Material to process: Begin
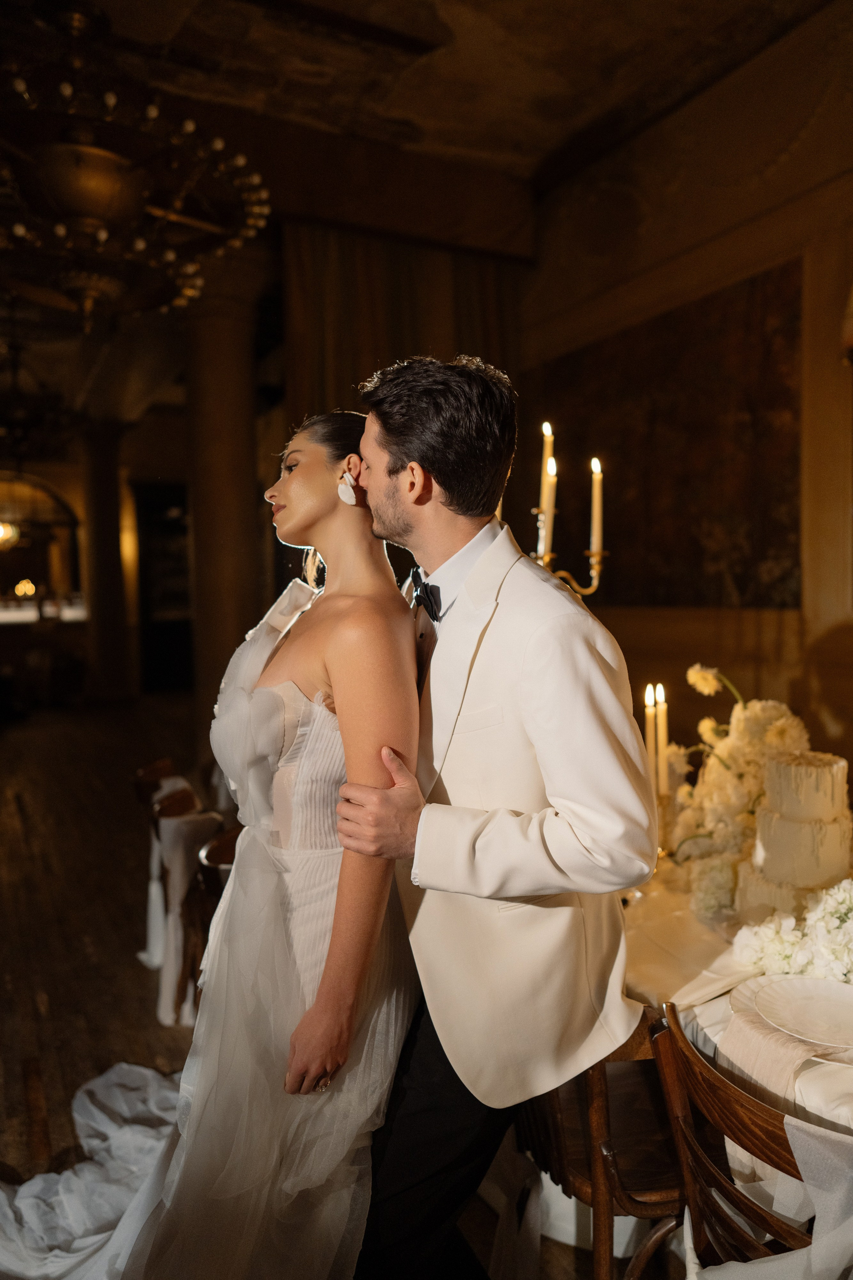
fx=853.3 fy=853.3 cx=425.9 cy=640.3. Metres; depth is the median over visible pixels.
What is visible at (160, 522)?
doorway
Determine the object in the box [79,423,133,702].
column
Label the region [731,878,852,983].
flower arrangement
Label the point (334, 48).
ceiling
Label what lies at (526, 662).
man
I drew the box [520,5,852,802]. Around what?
wall
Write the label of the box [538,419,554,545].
candle
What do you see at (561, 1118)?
wooden chair
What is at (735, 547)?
painting
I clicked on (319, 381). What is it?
curtain
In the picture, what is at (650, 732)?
candle
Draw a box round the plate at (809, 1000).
[750,973,852,1049]
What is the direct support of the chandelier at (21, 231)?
hanging from the ceiling
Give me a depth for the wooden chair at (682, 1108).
1.29 m
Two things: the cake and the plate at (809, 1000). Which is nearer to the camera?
the plate at (809, 1000)
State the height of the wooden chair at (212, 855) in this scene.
0.784 m
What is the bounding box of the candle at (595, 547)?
[589,457,603,557]
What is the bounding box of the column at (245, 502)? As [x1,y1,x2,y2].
[184,258,266,745]
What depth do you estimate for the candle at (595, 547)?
2.47 m
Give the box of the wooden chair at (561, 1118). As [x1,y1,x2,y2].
[515,996,688,1279]
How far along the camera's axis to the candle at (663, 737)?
2.26 m
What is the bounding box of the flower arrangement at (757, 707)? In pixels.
[660,665,811,917]
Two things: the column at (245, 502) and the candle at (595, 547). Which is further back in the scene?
the column at (245, 502)
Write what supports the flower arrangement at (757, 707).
on the dining table
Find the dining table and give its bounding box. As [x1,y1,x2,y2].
[619,857,852,1279]
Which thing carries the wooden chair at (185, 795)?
on the floor
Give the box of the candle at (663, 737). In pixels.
[654,684,668,790]
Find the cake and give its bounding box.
[738,747,852,918]
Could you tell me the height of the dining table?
0.739 m
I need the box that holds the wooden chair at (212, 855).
[184,821,244,1002]
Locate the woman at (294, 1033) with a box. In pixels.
[0,407,417,1277]
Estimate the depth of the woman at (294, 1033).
1.56 m
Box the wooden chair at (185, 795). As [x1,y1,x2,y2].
[151,780,220,1021]
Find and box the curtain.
[282,220,522,427]
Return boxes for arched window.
[0,471,83,618]
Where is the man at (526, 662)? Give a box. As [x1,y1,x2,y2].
[331,355,655,1279]
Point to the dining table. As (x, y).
(809, 1088)
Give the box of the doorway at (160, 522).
[133,481,192,693]
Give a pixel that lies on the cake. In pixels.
(814, 837)
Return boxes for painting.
[530,260,805,609]
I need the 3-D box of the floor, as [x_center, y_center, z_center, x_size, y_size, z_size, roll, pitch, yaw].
[-2.166,1.361,4.548,7.712,0.128,14.383,-2,3,-27]
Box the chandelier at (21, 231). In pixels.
[0,3,278,326]
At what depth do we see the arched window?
10.46 m
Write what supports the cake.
on the dining table
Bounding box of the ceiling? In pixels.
[0,0,847,433]
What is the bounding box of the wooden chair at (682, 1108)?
[644,998,828,1279]
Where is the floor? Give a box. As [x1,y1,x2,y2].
[0,699,644,1279]
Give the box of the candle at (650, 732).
[644,684,657,791]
Material to process: End
# Exercise goal:
Write out again exactly the lines that run from the one holding "Estimate the depth" through the last line of the data; omit all other lines.

# Response to the exercise:
Estimate the depth of the woman at (294, 1033).
1.56 m
Box the wooden chair at (185, 795). As [x1,y1,x2,y2].
[151,780,220,1021]
Find and box the curtain.
[282,220,522,427]
Return boxes for arched window.
[0,471,83,618]
Where is the man at (526, 662)? Give a box. As [x1,y1,x2,y2].
[331,355,655,1279]
Point to the dining table. As (x, y).
(809, 1088)
Give the box of the doorway at (160, 522).
[133,481,192,693]
Give a pixel that lies on the cake. In pixels.
(814, 837)
Return boxes for painting.
[530,260,805,609]
I need the 3-D box of the floor, as [x_center, y_center, z_center, x_size, y_size, z_size, roll, pitch, yaw].
[-2.166,1.361,4.548,7.712,0.128,14.383,-2,3,-27]
Box the chandelier at (21, 231). In pixels.
[0,3,278,326]
At what depth do we see the arched window?
10.46 m
Write what supports the cake.
on the dining table
Bounding box of the ceiling? In pixels.
[0,0,847,433]
What is the bounding box of the wooden chair at (682, 1108)?
[644,998,828,1279]
Where is the floor? Give a box. As [x1,y1,x2,y2].
[0,699,644,1279]
Give the box of the candle at (650, 732).
[644,684,657,791]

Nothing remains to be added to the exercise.